Add mechanism to turn any RAII guard into a Python Context Manager (#102037)

This PR:
- adds a mechanism to turn any RAII guard into a Python Context Manager
- turns ExcludeDispatchKeyGuard into a context manager, and purges usages
of the older torch._C.ExcludeDispatchKeyGuard from the codebase.

The mechanism is that given a RAII guard, we construct a context
manager object that holds an optional guard. When we enter the context
manager we populate the guard, when we exit we reset it.

We don't delete torch._C.ExcludeDispatchKeyGuard for BC reasons (people
are using it in fbcode). If this code actually sticks
(it is using C++17 and that worries me a bit), then I'll apply the
change to other RAII guards we have, otherwise, we can write our own
std::apply.
Pull Request resolved: https://github.com/pytorch/pytorch/pull/102037
Approved by: https://github.com/ezyang, https://github.com/bdhirsh
diff --git a/functorch/experimental/_cond.py b/functorch/experimental/_cond.py
index 9726c9b..f17eca5 100644
--- a/functorch/experimental/_cond.py
+++ b/functorch/experimental/_cond.py
@@ -5,7 +5,7 @@
 
 import torch.utils._pytree as pytree
 
-from torch._C import DispatchKey, DispatchKeySet, ExcludeDispatchKeyGuard
+from torch._C import DispatchKey, DispatchKeySet, _ExcludeDispatchKeyGuard
 from torch._functorch.eager_transforms import _unwrap_all_tensors_from_functional, _wrap_all_tensors_to_functional, functionalize
 from torch._ops import HigherOrderOperator
 from torch._subclasses.fake_tensor import FakeTensorMode
@@ -128,8 +128,8 @@
     assert all(not f.requires_grad for f in flat_operands
                if isinstance(f, torch.Tensor))
 
-    guard = ExcludeDispatchKeyGuard(DispatchKeySet(DispatchKey.AutogradCPU))
-    return cond(pred, true_fn, false_fn, *operands)
+    with _ExcludeDispatchKeyGuard(DispatchKeySet(DispatchKey.AutogradCPU)):
+        return cond(pred, true_fn, false_fn, *operands)
 
 
 @cond.py_impl(ProxyTorchDispatchMode)
@@ -245,8 +245,7 @@
     unwrapped_inputs = _unwrap_all_tensors_from_functional(inputs, reapply_views=reapply_views)

=== TASK TO COMPLETE ===
Copy the pull request description again, starting at the words "The mechanism is" and ending after "std::apply.", and swap "populate" for "set up".

=== DATASET ===
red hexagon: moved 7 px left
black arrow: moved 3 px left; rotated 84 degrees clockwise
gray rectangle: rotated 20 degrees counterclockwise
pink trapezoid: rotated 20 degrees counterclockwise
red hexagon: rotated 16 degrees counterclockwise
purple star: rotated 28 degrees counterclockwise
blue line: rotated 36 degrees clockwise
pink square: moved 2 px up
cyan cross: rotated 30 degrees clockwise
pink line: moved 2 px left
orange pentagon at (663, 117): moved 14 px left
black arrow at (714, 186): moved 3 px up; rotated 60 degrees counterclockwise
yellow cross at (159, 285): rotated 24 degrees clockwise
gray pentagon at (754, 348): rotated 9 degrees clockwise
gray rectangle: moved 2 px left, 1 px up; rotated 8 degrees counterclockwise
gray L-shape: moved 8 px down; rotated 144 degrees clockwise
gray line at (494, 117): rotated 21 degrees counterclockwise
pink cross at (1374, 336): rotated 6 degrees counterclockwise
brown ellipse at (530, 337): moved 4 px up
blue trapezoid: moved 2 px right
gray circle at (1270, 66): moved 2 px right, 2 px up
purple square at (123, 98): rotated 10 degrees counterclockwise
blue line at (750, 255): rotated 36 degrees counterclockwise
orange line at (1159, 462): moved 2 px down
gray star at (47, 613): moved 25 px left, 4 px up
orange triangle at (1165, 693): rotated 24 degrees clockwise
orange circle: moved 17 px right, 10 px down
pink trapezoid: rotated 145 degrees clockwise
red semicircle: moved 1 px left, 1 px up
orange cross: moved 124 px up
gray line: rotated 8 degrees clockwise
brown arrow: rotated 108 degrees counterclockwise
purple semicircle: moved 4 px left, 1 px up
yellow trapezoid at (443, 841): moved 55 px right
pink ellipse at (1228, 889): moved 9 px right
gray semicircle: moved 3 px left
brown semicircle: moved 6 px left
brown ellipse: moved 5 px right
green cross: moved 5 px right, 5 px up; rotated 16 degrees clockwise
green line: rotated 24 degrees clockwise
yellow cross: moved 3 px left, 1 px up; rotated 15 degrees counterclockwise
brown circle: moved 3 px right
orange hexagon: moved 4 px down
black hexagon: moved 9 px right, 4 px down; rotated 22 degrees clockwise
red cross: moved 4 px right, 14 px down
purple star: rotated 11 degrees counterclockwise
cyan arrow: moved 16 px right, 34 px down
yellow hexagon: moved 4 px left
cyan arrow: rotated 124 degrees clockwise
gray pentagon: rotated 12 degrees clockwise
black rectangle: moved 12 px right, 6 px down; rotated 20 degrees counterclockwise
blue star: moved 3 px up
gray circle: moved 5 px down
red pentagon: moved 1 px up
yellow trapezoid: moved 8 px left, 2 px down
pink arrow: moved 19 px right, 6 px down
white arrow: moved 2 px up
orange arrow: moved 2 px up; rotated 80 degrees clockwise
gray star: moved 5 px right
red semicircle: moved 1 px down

=== OUTPUT OF THE EXERCISE ===
The mechanism is that given a RAII guard, we construct a context
manager object that holds an optional guard. When we enter the context
manager we set up the guard, when we exit we reset it.

We don't delete torch._C.ExcludeDispatchKeyGuard for BC reasons (people
are using it in fbcode). If this code actually sticks
(it is using C++17 and that worries me a bit), then I'll apply the
change to other RAII guards we have, otherwise, we can write our own
std::apply.